The unwieldy Stone resembles a blend of Noddy Holder and Napoleon Dynamite, with his straggly blond locks, chunky glasses and goofy smile. The energetic 24-year-old is from The Meters, Roachford and Jamiroquai school of middling funk. Giddy comparisons have been made with Stevie Wonder, and the Motown maestro is clearly a huge influence, but Stone's unambitious groove is more "Part-Time Lover" Wonder than Innervisions Stevie.

This earnest artist from tiny Chewelah, Washington has been generating quite a bit of barely comprehensible "heat" Stateside, from Conan O'Brien gushing about him on his chat show to Stone’s performance of “Unaware”, filmed in his mother’s living room, attracting, staggeringly, nearly two million hits on YouTube. It's baffling.

In his favour Stone, the son of a preacher man, is a relatively commanding live presence. The crowd sway their arms in the right places, some even dance. However, this showcase for his new album, Allen Stone, is a mainly joyless affair peppered with the tenor singer's fondness for irksome falsetto screeches and a tendency to add a warbling flourish at the end of most of his tracks.

Lyrically Stone proves inelegant and clunky, claiming "Politicians manipulate minds/ And public opinion's either left or it's right/ No progression/ we just argue and fight/ For centuries we've been digging divides” on “What I’ve Seen”. Nothing earth-shattering then, and his voice and sound are simply too derivative.

"I'm sick and tired of soul music looking so crisp and clean and proper," Stone has claimed. "My soul is just a little bit greasy." It’s not, though. It’s very (smooth) radio and shopping centre-friendly funk. He regularly crouches down behind his microphone to demonstrate how much he's feeling the funk. Stone the crows, Jamiroquai is funkier than this. Not a sentence you see every day.
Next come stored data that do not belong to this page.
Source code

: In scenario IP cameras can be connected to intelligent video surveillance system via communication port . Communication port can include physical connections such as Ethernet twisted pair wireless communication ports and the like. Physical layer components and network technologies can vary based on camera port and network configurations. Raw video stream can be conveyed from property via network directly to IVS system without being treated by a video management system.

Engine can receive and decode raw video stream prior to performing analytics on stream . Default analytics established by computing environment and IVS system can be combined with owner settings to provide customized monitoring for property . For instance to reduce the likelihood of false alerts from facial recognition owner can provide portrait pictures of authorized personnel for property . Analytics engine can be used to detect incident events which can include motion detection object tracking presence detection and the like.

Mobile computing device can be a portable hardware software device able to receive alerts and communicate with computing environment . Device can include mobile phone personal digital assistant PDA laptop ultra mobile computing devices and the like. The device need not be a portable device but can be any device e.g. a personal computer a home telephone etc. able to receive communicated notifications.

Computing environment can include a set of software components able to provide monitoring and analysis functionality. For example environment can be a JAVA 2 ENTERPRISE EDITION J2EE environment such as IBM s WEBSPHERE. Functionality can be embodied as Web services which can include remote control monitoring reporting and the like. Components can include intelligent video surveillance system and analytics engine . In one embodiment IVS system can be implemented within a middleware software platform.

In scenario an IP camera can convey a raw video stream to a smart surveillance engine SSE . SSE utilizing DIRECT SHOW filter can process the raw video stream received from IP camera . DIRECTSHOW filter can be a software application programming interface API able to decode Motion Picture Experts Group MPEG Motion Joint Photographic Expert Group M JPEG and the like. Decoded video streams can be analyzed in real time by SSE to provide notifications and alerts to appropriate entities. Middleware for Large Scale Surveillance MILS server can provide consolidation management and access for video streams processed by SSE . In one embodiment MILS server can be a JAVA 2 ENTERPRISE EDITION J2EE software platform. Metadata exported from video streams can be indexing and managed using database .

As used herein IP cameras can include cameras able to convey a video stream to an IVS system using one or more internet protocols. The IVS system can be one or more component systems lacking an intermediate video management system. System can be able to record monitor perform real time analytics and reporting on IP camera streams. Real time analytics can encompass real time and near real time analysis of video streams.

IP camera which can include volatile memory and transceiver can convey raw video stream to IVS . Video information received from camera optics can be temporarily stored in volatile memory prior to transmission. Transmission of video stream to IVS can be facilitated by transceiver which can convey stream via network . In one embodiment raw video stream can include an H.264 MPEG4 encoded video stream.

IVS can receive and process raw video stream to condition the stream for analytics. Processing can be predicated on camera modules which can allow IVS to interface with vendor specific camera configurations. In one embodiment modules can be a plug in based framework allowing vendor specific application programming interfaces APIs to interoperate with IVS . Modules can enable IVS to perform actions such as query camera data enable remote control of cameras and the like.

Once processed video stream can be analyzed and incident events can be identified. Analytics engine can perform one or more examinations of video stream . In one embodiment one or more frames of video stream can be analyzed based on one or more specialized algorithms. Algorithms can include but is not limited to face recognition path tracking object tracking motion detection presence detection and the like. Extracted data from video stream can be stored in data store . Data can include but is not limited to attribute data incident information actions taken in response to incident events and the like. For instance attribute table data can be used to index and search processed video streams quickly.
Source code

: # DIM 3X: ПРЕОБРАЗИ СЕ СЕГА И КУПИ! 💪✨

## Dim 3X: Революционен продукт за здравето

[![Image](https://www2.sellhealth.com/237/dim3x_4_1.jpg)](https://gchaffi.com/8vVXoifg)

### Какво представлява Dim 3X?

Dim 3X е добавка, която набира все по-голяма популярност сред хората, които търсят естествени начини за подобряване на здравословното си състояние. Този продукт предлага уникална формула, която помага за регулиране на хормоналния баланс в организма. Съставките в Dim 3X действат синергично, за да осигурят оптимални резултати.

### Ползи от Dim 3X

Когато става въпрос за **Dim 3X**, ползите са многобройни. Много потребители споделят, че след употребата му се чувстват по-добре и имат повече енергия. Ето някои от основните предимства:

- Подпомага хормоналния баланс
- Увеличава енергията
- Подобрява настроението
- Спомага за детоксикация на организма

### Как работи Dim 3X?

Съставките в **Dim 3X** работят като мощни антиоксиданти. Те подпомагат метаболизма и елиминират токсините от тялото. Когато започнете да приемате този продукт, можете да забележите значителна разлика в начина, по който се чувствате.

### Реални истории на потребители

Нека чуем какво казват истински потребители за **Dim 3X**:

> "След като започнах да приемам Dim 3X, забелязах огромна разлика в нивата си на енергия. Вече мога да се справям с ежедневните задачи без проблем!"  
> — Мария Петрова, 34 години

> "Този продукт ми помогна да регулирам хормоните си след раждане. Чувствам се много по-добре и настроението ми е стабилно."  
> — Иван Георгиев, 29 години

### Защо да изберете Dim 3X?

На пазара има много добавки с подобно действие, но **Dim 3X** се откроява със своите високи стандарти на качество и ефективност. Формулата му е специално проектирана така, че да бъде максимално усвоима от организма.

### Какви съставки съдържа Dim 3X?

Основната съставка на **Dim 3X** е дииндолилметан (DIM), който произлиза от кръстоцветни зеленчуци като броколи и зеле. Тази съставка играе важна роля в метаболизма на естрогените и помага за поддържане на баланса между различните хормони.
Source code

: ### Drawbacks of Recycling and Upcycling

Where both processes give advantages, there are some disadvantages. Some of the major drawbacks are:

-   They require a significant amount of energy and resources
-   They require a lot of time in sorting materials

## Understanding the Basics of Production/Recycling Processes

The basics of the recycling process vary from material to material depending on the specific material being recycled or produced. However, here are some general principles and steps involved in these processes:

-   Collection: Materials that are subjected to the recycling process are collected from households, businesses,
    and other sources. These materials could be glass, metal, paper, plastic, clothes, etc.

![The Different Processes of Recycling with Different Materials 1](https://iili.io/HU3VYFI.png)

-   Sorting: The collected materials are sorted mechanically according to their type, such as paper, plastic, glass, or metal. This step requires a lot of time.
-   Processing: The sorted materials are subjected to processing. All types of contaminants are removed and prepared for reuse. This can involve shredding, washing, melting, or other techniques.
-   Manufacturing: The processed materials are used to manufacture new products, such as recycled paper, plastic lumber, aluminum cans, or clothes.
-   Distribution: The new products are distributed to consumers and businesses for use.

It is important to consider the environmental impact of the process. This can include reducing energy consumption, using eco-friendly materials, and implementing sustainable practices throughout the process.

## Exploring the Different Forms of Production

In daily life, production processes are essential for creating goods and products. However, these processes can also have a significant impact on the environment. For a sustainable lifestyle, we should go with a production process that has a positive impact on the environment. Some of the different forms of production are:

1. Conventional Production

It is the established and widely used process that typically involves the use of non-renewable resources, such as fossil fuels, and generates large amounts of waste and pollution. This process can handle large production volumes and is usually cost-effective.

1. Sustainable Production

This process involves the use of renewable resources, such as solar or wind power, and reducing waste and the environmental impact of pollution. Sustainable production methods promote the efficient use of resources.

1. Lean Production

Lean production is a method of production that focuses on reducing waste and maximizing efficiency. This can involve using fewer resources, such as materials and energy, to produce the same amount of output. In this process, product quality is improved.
This experience is like absorbing a cheap, unsatisfying instant coffee.

There's no lack of gusto though, as Stone covers such hot topics as insomnia (on "Sleep"), love ("The Wind", where he informs us "Girl we're nothing more than life's waves cast upon life's shore") and, er, the economy ("Unaware"). "Why do you keep on making us hear your song," as Stevie Wonder once sung on "You Haven't Done Nothing". Indeed, stop now.